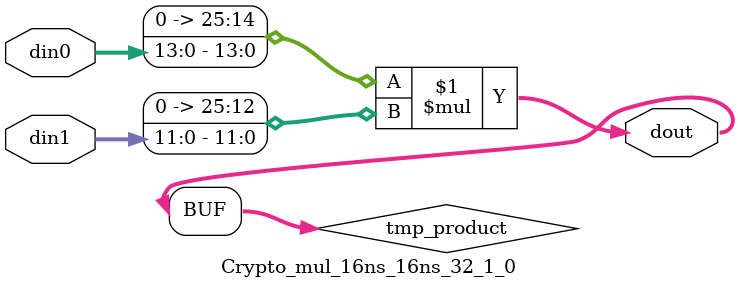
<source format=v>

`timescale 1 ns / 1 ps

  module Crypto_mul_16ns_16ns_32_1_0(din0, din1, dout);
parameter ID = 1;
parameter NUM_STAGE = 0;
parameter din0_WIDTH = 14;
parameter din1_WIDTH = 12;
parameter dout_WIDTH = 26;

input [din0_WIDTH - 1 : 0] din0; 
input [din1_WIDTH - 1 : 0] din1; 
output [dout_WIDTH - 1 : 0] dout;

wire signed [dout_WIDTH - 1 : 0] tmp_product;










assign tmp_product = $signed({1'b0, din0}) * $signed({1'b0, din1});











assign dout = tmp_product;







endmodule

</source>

WHAT THE TASK REQUIRES =>
Nothing should be returned except the lines from the one containing "parameter ID = 1;" through the last line of the data, each restated word for word.

YOUR RESPONSE =>
parameter ID = 1;
parameter NUM_STAGE = 0;
parameter din0_WIDTH = 14;
parameter din1_WIDTH = 12;
parameter dout_WIDTH = 26;

input [din0_WIDTH - 1 : 0] din0; 
input [din1_WIDTH - 1 : 0] din1; 
output [dout_WIDTH - 1 : 0] dout;

wire signed [dout_WIDTH - 1 : 0] tmp_product;










assign tmp_product = $signed({1'b0, din0}) * $signed({1'b0, din1});











assign dout = tmp_product;







endmodule

</source>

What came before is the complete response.